Escoged a quien servir

XXI Domingo del Tiempo Ordinario, Ciclo B

Una de las características de la fe es la libertad. El hombre, al creer, responde voluntariamente a Dios, sin estar movido por una coacción externa. Jesucristo “dio testimonio de la verdad, pero no quiso imponerla por la fuerza a los que le contradecían” (Dignitatis humanae, 11).

Muchos discípulos suyos, al oírlo, pensaban que su modo de hablar era inaceptable, se resistían a creer, y “se echaron atrás y no volvieron a ir con él” (Jn 6,66). Es decir, el Evangelio no es rechazado únicamente por la incoherencia de quien lo anuncia, o por no ser adecuadamente presentado; sino que es rechazado por sí mismo, ya que resulta inadmisible a quienes lo reciben de modo carnal, y no según el Espíritu (cf Jn 6,63).

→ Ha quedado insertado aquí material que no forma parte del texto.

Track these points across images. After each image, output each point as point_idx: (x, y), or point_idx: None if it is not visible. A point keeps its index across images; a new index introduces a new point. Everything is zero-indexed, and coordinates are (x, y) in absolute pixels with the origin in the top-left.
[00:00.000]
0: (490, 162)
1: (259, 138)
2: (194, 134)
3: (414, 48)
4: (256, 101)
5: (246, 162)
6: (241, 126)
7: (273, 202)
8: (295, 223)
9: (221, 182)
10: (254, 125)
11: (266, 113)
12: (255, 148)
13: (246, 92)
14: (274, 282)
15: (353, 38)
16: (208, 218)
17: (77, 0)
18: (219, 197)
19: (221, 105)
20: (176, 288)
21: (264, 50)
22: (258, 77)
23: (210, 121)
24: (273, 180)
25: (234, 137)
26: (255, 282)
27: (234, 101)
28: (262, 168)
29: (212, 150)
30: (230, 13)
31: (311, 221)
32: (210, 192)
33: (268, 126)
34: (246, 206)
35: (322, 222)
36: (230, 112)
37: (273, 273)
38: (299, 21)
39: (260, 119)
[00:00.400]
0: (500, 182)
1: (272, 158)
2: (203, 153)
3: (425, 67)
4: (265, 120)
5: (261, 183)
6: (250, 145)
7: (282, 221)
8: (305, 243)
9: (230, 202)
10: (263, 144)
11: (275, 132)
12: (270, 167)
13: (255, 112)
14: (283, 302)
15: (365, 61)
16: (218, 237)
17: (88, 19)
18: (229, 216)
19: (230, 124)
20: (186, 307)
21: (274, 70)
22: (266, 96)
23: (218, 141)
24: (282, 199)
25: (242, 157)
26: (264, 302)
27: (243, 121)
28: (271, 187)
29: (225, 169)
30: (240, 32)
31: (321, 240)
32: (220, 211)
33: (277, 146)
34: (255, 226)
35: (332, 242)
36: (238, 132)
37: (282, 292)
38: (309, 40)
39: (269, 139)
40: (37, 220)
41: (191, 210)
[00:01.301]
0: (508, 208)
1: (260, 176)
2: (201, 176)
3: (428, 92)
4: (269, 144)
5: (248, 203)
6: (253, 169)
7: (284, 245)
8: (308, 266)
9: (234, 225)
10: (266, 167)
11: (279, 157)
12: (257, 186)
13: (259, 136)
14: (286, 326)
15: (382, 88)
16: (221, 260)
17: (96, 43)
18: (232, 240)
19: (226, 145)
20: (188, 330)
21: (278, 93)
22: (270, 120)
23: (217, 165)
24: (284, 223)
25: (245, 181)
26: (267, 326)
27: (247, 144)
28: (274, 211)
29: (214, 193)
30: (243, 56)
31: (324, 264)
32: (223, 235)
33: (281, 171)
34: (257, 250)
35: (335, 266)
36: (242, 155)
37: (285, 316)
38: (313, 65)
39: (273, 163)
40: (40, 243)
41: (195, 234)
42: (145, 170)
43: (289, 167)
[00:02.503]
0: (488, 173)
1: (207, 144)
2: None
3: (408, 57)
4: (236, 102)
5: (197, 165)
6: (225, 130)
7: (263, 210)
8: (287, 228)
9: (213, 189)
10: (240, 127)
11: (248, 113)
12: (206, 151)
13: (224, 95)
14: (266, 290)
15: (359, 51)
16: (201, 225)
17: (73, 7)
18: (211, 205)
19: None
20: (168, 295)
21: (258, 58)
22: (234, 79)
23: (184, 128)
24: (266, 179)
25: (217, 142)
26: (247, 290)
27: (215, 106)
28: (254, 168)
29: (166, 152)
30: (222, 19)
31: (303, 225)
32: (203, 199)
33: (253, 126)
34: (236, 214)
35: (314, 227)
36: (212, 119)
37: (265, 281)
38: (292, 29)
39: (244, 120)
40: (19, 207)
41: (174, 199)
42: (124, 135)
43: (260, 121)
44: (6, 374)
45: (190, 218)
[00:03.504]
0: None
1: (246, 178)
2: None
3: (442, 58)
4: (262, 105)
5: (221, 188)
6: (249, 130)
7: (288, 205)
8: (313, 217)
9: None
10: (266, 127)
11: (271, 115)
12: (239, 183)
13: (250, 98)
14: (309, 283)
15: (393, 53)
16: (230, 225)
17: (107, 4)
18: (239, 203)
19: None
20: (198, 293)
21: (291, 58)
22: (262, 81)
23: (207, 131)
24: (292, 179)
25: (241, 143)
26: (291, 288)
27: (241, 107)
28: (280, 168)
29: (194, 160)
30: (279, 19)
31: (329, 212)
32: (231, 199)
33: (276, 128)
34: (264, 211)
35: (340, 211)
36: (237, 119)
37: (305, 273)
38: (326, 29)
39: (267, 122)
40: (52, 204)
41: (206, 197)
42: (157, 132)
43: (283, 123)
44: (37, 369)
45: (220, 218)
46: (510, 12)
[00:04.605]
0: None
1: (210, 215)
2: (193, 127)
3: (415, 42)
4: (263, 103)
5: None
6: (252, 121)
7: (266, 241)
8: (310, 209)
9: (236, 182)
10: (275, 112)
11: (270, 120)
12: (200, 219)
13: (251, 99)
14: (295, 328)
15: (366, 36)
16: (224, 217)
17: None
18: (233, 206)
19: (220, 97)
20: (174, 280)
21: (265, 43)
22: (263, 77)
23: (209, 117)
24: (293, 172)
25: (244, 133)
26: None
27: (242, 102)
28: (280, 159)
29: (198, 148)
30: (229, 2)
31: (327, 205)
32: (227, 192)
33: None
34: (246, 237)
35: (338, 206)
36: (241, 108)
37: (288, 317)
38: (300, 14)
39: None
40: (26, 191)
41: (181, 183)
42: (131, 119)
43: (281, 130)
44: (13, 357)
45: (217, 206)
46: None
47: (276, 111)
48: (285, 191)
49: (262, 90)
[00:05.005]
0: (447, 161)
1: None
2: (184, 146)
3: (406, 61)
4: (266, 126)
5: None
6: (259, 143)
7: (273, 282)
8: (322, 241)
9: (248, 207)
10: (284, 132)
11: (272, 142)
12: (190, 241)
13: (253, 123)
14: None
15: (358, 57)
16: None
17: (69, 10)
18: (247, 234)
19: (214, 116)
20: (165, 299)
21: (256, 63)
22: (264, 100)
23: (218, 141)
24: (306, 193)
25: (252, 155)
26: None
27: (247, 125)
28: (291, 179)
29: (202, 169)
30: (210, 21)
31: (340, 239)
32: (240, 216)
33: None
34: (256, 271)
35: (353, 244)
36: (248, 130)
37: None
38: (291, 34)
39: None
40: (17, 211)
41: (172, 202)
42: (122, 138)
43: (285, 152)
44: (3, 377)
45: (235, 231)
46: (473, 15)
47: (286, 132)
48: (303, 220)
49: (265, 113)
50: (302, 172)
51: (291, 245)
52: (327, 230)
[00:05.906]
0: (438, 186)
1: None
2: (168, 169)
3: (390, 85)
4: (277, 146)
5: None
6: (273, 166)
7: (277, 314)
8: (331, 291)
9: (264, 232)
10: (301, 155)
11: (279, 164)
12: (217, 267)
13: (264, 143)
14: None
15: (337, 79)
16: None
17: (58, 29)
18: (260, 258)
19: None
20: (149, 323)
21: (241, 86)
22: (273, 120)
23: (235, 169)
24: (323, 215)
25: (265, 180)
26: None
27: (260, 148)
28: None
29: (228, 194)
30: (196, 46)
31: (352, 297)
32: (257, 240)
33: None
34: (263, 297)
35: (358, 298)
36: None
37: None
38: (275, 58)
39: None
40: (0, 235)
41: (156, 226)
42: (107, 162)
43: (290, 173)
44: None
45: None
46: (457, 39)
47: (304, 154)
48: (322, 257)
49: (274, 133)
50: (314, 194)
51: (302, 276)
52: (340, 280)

Nos encontramos una vez más con el misterio de la gracia y de la libertad, con esa conjunción entre la atracción que Dios ejerce sobre nuestra alma y la respuesta, de cooperación o de rechazo, que nosotros podemos dar. Sólo Dios conoce este misterio; sólo Él sabe lo que hay en el corazón del hombre; sólo Él puede adentrarse en los ocultos resortes de la voluntad y de la conciencia. Desde fuera solo cabe el respeto y el silencio.

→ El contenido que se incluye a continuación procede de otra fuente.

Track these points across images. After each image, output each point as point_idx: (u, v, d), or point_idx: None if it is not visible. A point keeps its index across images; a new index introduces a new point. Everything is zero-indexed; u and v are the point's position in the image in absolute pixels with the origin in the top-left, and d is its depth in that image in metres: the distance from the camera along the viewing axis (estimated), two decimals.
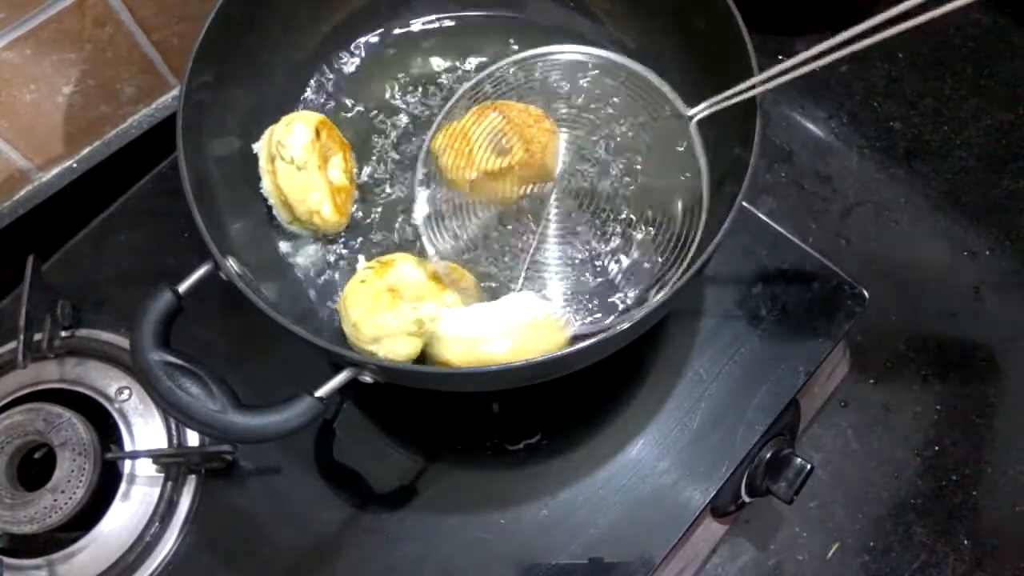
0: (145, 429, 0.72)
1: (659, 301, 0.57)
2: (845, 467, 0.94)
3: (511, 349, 0.59)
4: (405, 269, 0.64)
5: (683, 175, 0.66)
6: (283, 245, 0.71)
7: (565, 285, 0.67)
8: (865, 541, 0.91)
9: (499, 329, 0.60)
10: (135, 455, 0.70)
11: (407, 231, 0.72)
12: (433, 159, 0.70)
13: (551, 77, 0.72)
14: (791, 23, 1.04)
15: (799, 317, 0.77)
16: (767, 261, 0.79)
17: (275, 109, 0.72)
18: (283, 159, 0.66)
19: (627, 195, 0.70)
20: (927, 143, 1.03)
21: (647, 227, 0.68)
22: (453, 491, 0.71)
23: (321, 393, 0.55)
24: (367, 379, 0.57)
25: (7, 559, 0.68)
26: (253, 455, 0.72)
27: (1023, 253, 0.99)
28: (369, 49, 0.79)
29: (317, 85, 0.77)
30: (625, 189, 0.70)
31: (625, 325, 0.55)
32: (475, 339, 0.60)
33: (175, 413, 0.54)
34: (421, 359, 0.64)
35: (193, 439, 0.73)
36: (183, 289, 0.57)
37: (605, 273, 0.67)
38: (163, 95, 0.87)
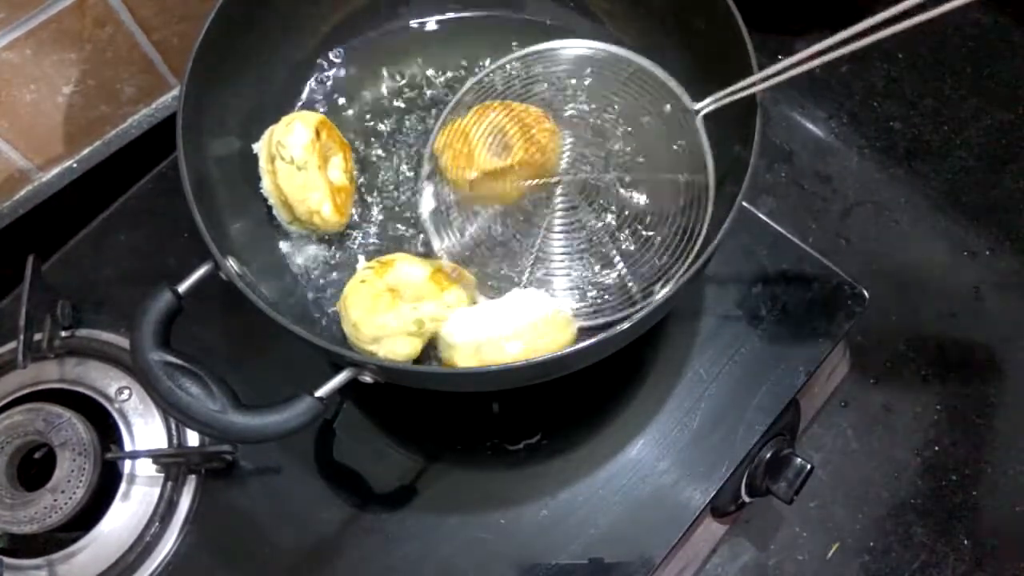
0: (145, 429, 0.72)
1: (659, 301, 0.57)
2: (845, 467, 0.94)
3: (522, 351, 0.59)
4: (405, 269, 0.64)
5: (687, 170, 0.65)
6: (283, 245, 0.71)
7: (570, 280, 0.67)
8: (865, 541, 0.91)
9: (509, 331, 0.59)
10: (135, 455, 0.70)
11: (407, 231, 0.72)
12: (435, 157, 0.71)
13: (555, 73, 0.72)
14: (791, 23, 1.04)
15: (799, 317, 0.77)
16: (767, 261, 0.79)
17: (275, 109, 0.72)
18: (283, 159, 0.66)
19: (631, 190, 0.70)
20: (927, 143, 1.03)
21: (651, 222, 0.68)
22: (453, 491, 0.71)
23: (321, 393, 0.55)
24: (367, 379, 0.57)
25: (7, 559, 0.68)
26: (253, 455, 0.72)
27: (1023, 253, 0.99)
28: (369, 49, 0.79)
29: (317, 85, 0.77)
30: (628, 184, 0.70)
31: (625, 325, 0.55)
32: (487, 343, 0.59)
33: (175, 413, 0.54)
34: (421, 359, 0.64)
35: (193, 439, 0.73)
36: (183, 289, 0.57)
37: (610, 267, 0.67)
38: (163, 95, 0.87)
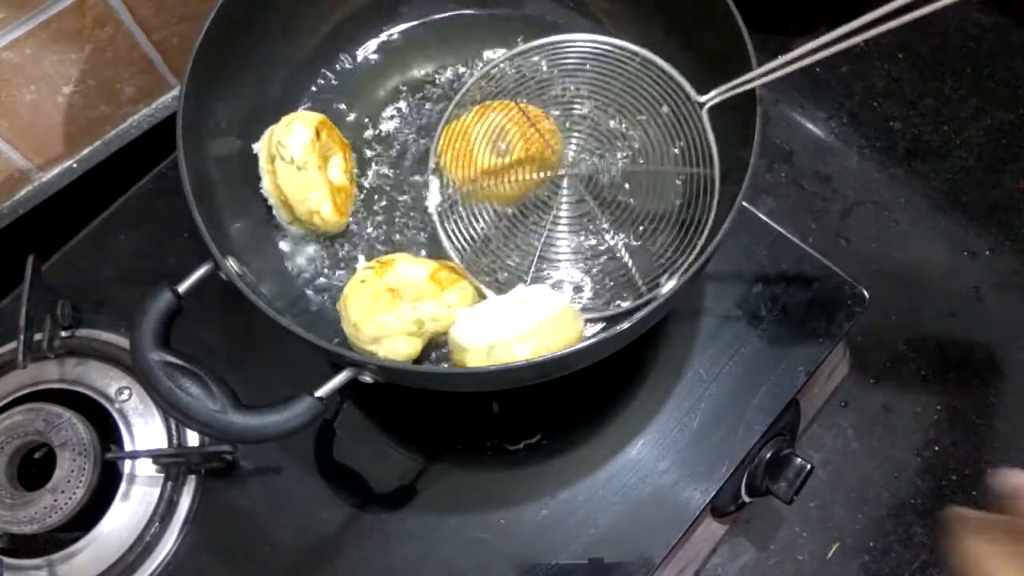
0: (145, 429, 0.72)
1: (660, 301, 0.57)
2: (845, 467, 0.93)
3: (533, 350, 0.58)
4: (405, 269, 0.64)
5: (692, 163, 0.65)
6: (283, 245, 0.71)
7: (576, 275, 0.67)
8: (865, 541, 0.91)
9: (519, 331, 0.59)
10: (135, 455, 0.70)
11: (407, 231, 0.72)
12: (438, 157, 0.71)
13: (558, 67, 0.72)
14: (791, 23, 1.04)
15: (799, 317, 0.77)
16: (767, 261, 0.79)
17: (275, 109, 0.72)
18: (283, 159, 0.66)
19: (635, 184, 0.70)
20: (927, 143, 1.03)
21: (656, 215, 0.68)
22: (453, 491, 0.71)
23: (321, 393, 0.55)
24: (367, 379, 0.57)
25: (7, 559, 0.68)
26: (253, 455, 0.72)
27: (1023, 253, 0.99)
28: (369, 48, 0.79)
29: (317, 85, 0.77)
30: (633, 178, 0.70)
31: (625, 325, 0.55)
32: (499, 345, 0.59)
33: (175, 413, 0.54)
34: (421, 359, 0.64)
35: (193, 439, 0.73)
36: (183, 289, 0.57)
37: (615, 260, 0.67)
38: (163, 95, 0.87)
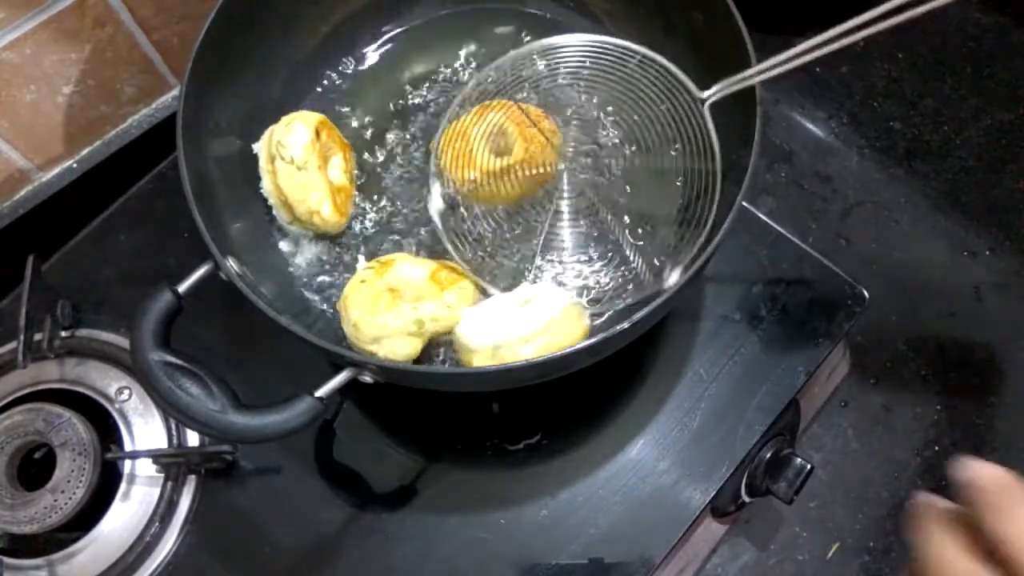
0: (145, 429, 0.72)
1: (663, 298, 0.56)
2: (845, 467, 0.93)
3: (540, 349, 0.58)
4: (405, 269, 0.64)
5: (694, 159, 0.65)
6: (283, 245, 0.71)
7: (580, 271, 0.67)
8: (865, 541, 0.91)
9: (525, 331, 0.59)
10: (135, 455, 0.70)
11: (407, 231, 0.72)
12: (438, 157, 0.71)
13: (559, 66, 0.72)
14: (791, 23, 1.04)
15: (799, 317, 0.77)
16: (767, 261, 0.79)
17: (275, 109, 0.72)
18: (283, 159, 0.66)
19: (637, 180, 0.70)
20: (927, 143, 1.03)
21: (658, 212, 0.68)
22: (453, 491, 0.71)
23: (321, 393, 0.55)
24: (367, 379, 0.57)
25: (7, 559, 0.68)
26: (253, 455, 0.72)
27: (1023, 253, 0.99)
28: (370, 48, 0.79)
29: (317, 85, 0.77)
30: (634, 174, 0.70)
31: (625, 325, 0.55)
32: (504, 345, 0.59)
33: (175, 413, 0.54)
34: (421, 359, 0.64)
35: (193, 439, 0.73)
36: (183, 289, 0.57)
37: (619, 256, 0.67)
38: (163, 95, 0.87)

La respuesta de fe es profesada por Pedro. A la pregunta que Jesús dirige a los Doce: “¿También vosotros queréis marcharos?”, Simón Pedro contesta: “Señor, ¿a quién vamos a acudir? Tú tienes palabras de vida eterna; nosotros creemos. Y sabemos que tú eres el Santo consagrado por Dios” (Jn 6, 67-68).